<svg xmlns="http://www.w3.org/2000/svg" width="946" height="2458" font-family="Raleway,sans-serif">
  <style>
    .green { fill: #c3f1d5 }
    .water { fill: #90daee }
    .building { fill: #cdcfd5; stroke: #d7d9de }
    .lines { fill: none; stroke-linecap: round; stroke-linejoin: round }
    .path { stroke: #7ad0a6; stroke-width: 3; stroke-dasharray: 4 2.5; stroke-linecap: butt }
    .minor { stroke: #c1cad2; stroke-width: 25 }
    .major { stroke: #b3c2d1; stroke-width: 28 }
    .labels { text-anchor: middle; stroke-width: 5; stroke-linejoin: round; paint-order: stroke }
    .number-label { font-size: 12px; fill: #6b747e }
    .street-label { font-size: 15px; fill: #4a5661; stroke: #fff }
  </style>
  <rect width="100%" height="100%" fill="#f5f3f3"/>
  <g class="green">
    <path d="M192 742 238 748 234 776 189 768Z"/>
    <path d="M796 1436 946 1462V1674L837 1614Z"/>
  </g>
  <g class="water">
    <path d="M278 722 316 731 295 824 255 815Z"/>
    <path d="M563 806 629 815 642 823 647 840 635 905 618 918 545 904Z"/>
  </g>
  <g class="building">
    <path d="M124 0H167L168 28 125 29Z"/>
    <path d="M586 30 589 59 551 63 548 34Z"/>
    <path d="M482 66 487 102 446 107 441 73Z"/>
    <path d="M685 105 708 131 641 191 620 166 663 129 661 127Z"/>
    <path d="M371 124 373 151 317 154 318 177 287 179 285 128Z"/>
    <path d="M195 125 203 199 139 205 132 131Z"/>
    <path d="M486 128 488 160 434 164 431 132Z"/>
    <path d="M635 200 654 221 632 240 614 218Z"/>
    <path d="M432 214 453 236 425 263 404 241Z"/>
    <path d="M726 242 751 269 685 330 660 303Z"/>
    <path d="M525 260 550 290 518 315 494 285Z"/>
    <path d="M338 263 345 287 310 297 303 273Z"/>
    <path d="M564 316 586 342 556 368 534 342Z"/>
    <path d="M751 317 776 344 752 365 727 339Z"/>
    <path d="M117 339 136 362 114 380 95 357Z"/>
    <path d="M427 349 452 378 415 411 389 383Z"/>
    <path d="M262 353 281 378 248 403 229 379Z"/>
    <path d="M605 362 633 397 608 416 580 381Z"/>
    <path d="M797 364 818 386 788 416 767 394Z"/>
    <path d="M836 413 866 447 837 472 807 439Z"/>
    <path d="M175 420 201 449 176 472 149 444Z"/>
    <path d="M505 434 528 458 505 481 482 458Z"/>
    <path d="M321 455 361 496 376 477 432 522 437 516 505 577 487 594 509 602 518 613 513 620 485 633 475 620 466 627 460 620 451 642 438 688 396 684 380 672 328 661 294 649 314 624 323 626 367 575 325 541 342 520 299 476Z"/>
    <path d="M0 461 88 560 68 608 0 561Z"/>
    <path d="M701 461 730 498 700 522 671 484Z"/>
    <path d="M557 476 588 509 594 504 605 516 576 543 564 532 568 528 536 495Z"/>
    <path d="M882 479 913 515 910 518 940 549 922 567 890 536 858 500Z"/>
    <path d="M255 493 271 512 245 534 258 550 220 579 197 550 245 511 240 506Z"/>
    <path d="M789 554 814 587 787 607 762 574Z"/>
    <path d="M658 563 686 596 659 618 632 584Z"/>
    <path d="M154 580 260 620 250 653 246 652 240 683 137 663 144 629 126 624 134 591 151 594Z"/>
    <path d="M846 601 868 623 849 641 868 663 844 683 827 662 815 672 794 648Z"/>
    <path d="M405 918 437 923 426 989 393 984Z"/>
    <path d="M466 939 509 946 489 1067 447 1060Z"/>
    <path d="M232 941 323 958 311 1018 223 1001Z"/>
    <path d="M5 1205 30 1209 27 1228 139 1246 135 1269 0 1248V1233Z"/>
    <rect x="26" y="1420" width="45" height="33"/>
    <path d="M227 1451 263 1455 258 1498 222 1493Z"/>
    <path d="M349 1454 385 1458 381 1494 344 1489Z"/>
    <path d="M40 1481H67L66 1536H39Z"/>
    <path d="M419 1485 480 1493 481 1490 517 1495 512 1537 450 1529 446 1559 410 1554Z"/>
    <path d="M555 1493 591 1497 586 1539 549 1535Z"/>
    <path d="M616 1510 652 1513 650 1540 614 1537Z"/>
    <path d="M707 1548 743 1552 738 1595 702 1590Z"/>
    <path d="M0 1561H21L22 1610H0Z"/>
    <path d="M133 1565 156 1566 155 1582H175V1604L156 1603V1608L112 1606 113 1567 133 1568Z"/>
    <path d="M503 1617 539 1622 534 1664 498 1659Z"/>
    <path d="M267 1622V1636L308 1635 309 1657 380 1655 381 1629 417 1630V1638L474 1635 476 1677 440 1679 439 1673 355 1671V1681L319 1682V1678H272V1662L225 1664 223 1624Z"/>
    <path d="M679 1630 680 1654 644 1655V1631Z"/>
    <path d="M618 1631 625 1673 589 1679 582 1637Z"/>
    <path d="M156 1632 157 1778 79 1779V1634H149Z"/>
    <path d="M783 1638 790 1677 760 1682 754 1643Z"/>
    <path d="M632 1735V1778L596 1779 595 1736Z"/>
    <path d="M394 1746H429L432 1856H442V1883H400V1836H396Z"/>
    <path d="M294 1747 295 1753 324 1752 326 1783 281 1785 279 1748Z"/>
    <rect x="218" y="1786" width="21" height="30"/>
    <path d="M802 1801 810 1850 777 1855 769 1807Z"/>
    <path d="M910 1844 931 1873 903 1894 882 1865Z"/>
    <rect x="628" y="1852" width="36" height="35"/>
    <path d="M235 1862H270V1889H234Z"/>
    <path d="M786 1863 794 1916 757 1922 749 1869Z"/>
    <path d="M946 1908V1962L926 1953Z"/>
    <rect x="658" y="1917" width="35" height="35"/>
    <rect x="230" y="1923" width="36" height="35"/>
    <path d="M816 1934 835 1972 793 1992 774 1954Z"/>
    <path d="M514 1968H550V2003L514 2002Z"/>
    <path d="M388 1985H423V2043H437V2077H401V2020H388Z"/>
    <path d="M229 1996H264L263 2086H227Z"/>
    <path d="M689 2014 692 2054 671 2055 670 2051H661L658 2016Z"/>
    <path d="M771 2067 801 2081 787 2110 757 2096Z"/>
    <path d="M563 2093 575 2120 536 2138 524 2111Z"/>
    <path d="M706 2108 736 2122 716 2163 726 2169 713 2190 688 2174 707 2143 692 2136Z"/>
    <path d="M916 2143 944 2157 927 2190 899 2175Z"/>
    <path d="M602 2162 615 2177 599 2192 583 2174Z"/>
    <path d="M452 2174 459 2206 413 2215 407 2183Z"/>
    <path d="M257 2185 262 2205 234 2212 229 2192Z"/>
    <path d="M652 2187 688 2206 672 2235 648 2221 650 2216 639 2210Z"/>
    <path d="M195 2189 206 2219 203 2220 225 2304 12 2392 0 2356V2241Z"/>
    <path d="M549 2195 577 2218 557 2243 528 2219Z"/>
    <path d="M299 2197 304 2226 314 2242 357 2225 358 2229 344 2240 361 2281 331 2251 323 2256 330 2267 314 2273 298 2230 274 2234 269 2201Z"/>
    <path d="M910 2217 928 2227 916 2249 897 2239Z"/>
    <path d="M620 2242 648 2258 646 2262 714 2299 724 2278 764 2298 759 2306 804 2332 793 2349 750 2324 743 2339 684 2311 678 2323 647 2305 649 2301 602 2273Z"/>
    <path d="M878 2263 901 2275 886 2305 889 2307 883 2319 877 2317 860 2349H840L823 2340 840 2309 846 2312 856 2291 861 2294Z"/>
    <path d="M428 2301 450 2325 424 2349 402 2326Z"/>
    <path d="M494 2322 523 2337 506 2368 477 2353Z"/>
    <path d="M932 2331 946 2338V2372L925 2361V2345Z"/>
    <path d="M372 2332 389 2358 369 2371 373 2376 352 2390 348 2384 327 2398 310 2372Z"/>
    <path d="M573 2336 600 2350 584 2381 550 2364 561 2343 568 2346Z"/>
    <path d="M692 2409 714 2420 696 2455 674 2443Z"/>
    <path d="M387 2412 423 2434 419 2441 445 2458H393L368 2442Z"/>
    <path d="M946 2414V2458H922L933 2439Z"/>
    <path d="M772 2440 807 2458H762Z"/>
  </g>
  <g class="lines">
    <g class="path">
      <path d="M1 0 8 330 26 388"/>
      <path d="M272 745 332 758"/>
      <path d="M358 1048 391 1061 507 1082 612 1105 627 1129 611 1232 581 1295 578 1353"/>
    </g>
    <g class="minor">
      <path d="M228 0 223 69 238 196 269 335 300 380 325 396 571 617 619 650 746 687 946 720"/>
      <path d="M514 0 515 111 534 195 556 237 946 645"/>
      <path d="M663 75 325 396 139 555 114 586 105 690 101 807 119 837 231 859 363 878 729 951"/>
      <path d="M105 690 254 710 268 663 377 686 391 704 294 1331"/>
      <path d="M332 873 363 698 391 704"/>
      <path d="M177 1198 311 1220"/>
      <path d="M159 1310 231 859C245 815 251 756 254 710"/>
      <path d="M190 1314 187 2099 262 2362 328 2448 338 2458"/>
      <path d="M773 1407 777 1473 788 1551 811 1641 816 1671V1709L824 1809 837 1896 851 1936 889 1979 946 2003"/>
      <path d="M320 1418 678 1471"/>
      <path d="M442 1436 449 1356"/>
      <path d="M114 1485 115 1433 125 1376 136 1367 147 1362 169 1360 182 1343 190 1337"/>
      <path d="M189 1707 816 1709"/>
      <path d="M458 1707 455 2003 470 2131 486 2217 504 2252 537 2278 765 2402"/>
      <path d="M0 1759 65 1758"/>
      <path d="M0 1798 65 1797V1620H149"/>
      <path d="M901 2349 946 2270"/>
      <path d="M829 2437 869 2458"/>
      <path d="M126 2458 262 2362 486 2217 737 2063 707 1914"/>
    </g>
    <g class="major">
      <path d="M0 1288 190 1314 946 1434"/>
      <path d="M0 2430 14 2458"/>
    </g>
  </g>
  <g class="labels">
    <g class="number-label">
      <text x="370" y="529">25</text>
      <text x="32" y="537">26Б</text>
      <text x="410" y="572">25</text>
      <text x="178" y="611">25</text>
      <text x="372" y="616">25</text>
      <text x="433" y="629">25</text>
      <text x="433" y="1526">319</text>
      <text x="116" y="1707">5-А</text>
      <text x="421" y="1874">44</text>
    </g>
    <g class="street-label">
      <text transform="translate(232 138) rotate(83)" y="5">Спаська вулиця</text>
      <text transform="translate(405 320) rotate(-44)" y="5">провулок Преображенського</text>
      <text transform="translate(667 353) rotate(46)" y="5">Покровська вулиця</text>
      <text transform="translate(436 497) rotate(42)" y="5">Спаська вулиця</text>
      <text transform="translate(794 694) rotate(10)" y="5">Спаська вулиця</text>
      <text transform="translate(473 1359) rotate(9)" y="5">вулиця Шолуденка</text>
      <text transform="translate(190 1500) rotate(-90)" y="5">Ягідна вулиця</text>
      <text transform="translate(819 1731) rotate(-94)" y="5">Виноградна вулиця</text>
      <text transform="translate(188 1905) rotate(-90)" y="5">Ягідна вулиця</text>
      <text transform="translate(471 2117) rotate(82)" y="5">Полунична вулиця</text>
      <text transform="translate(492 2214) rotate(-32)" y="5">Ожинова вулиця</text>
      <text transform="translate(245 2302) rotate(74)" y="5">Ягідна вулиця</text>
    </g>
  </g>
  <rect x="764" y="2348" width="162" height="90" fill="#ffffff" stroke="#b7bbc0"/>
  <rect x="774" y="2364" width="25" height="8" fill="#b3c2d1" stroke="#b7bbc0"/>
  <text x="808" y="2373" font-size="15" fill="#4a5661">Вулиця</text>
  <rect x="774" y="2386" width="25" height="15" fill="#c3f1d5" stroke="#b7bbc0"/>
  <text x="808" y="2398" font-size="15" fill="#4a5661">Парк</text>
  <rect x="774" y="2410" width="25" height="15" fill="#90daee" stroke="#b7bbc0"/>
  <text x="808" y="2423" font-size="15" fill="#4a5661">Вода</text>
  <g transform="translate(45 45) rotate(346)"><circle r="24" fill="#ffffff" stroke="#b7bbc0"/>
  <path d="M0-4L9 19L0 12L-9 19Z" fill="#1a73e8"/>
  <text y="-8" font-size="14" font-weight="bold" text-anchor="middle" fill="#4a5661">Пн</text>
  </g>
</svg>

◆ WHAT NEEDS TO BE DONE
Before answering, count every line of the records that contains "lines"; the answer is that number and nothing more.

◆ FINISHED TASK
2